データセットから抜き出した項目:
══════════

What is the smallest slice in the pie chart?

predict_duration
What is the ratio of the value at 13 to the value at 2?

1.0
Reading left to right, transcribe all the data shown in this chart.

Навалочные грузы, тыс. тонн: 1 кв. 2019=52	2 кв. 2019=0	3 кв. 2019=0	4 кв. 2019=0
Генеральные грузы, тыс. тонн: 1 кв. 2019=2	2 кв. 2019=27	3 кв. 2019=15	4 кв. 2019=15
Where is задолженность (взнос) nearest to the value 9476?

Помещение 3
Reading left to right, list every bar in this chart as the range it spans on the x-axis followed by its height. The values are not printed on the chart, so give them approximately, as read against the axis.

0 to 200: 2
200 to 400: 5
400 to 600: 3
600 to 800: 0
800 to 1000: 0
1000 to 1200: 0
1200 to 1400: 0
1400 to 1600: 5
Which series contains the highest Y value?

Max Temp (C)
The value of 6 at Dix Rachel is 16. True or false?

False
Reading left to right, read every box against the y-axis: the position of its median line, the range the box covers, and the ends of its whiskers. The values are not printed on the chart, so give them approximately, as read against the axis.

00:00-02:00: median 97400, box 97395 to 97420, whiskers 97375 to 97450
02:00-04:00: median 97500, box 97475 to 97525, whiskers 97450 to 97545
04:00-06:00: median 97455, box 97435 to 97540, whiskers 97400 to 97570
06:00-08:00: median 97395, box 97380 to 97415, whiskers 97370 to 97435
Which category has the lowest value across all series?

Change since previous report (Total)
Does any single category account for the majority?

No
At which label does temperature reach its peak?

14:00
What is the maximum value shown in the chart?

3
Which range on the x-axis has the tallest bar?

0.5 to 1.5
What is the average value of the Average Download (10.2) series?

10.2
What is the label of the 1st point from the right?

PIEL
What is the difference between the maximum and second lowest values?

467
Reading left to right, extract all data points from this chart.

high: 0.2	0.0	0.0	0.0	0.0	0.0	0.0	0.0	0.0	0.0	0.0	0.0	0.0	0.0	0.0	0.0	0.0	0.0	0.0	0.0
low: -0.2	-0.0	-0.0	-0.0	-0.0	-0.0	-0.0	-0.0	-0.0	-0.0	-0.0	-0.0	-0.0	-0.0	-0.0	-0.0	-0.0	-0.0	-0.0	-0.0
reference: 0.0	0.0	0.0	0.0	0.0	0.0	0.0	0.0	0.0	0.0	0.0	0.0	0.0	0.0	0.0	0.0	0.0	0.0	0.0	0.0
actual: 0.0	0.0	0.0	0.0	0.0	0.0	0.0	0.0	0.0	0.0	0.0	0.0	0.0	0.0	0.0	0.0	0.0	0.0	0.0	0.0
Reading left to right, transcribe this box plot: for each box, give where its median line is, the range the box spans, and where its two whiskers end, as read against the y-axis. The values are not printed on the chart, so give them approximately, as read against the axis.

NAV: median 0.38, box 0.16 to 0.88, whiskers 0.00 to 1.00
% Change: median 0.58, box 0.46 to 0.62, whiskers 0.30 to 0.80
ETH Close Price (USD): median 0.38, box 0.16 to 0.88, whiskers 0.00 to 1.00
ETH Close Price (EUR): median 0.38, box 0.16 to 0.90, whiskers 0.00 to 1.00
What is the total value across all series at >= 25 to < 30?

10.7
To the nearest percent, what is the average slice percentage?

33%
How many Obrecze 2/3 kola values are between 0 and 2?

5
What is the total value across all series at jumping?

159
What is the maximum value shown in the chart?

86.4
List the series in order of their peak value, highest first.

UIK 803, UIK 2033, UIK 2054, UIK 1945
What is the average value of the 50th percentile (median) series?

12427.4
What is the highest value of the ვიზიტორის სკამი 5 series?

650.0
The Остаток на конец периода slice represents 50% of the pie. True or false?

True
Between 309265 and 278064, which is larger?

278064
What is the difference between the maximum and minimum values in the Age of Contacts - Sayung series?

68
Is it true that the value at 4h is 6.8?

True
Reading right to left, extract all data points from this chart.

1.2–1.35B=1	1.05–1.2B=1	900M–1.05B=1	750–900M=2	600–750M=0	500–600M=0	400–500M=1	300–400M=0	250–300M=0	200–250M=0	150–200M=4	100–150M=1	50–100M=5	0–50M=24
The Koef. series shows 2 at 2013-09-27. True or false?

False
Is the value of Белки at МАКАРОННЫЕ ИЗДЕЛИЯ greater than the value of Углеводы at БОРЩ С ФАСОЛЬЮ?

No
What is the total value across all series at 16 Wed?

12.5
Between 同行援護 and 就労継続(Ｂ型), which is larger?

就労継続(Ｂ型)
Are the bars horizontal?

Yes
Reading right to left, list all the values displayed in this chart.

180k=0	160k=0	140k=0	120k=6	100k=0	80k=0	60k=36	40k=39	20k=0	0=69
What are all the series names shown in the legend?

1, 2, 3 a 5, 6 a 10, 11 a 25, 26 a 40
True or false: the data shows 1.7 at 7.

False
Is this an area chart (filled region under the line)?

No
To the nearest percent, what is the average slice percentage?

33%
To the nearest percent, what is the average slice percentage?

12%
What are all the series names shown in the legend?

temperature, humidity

══════════

**課題の要件**
上の項目をすべて、一字一句違えずにもう一度書き出してください。

**あなたの解答**
What is the smallest slice in the pie chart?

predict_duration
What is the ratio of the value at 13 to the value at 2?

1.0
Reading left to right, transcribe all the data shown in this chart.

Навалочные грузы, тыс. тонн: 1 кв. 2019=52	2 кв. 2019=0	3 кв. 2019=0	4 кв. 2019=0
Генеральные грузы, тыс. тонн: 1 кв. 2019=2	2 кв. 2019=27	3 кв. 2019=15	4 кв. 2019=15
Where is задолженность (взнос) nearest to the value 9476?

Помещение 3
Reading left to right, list every bar in this chart as the range it spans on the x-axis followed by its height. The values are not printed on the chart, so give them approximately, as read against the axis.

0 to 200: 2
200 to 400: 5
400 to 600: 3
600 to 800: 0
800 to 1000: 0
1000 to 1200: 0
1200 to 1400: 0
1400 to 1600: 5
Which series contains the highest Y value?

Max Temp (C)
The value of 6 at Dix Rachel is 16. True or false?

False
Reading left to right, read every box against the y-axis: the position of its median line, the range the box covers, and the ends of its whiskers. The values are not printed on the chart, so give them approximately, as read against the axis.

00:00-02:00: median 97400, box 97395 to 97420, whiskers 97375 to 97450
02:00-04:00: median 97500, box 97475 to 97525, whiskers 97450 to 97545
04:00-06:00: median 97455, box 97435 to 97540, whiskers 97400 to 97570
06:00-08:00: median 97395, box 97380 to 97415, whiskers 97370 to 97435
Which category has the lowest value across all series?

Change since previous report (Total)
Does any single category account for the majority?

No
At which label does temperature reach its peak?

14:00
What is the maximum value shown in the chart?

3
Which range on the x-axis has the tallest bar?

0.5 to 1.5
What is the average value of the Average Download (10.2) series?

10.2
What is the label of the 1st point from the right?

PIEL
What is the difference between the maximum and second lowest values?

467
Reading left to right, extract all data points from this chart.

high: 0.2	0.0	0.0	0.0	0.0	0.0	0.0	0.0	0.0	0.0	0.0	0.0	0.0	0.0	0.0	0.0	0.0	0.0	0.0	0.0
low: -0.2	-0.0	-0.0	-0.0	-0.0	-0.0	-0.0	-0.0	-0.0	-0.0	-0.0	-0.0	-0.0	-0.0	-0.0	-0.0	-0.0	-0.0	-0.0	-0.0
reference: 0.0	0.0	0.0	0.0	0.0	0.0	0.0	0.0	0.0	0.0	0.0	0.0	0.0	0.0	0.0	0.0	0.0	0.0	0.0	0.0
actual: 0.0	0.0	0.0	0.0	0.0	0.0	0.0	0.0	0.0	0.0	0.0	0.0	0.0	0.0	0.0	0.0	0.0	0.0	0.0	0.0
Reading left to right, transcribe this box plot: for each box, give where its median line is, the range the box spans, and where its two whiskers end, as read against the y-axis. The values are not printed on the chart, so give them approximately, as read against the axis.

NAV: median 0.38, box 0.16 to 0.88, whiskers 0.00 to 1.00
% Change: median 0.58, box 0.46 to 0.62, whiskers 0.30 to 0.80
ETH Close Price (USD): median 0.38, box 0.16 to 0.88, whiskers 0.00 to 1.00
ETH Close Price (EUR): median 0.38, box 0.16 to 0.90, whiskers 0.00 to 1.00
What is the total value across all series at >= 25 to < 30?

10.7
To the nearest percent, what is the average slice percentage?

33%
How many Obrecze 2/3 kola values are between 0 and 2?

5
What is the total value across all series at jumping?

159
What is the maximum value shown in the chart?

86.4
List the series in order of their peak value, highest first.

UIK 803, UIK 2033, UIK 2054, UIK 1945
What is the average value of the 50th percentile (median) series?

12427.4
What is the highest value of the ვიზიტორის სკამი 5 series?

650.0
The Остаток на конец периода slice represents 50% of the pie. True or false?

True
Between 309265 and 278064, which is larger?

278064
What is the difference between the maximum and minimum values in the Age of Contacts - Sayung series?

68
Is it true that the value at 4h is 6.8?

True
Reading right to left, extract all data points from this chart.

1.2–1.35B=1	1.05–1.2B=1	900M–1.05B=1	750–900M=2	600–750M=0	500–600M=0	400–500M=1	300–400M=0	250–300M=0	200–250M=0	150–200M=4	100–150M=1	50–100M=5	0–50M=24
The Koef. series shows 2 at 2013-09-27. True or false?

False
Is the value of Белки at МАКАРОННЫЕ ИЗДЕЛИЯ greater than the value of Углеводы at БОРЩ С ФАСОЛЬЮ?

No
What is the total value across all series at 16 Wed?

12.5
Between 同行援護 and 就労継続(Ｂ型), which is larger?

就労継続(Ｂ型)
Are the bars horizontal?

Yes
Reading right to left, list all the values displayed in this chart.

180k=0	160k=0	140k=0	120k=6	100k=0	80k=0	60k=36	40k=39	20k=0	0=69
What are all the series names shown in the legend?

1, 2, 3 a 5, 6 a 10, 11 a 25, 26 a 40
True or false: the data shows 1.7 at 7.

False
Is this an area chart (filled region under the line)?

No
To the nearest percent, what is the average slice percentage?

33%
To the nearest percent, what is the average slice percentage?

12%
What are all the series names shown in the legend?

temperature, humidity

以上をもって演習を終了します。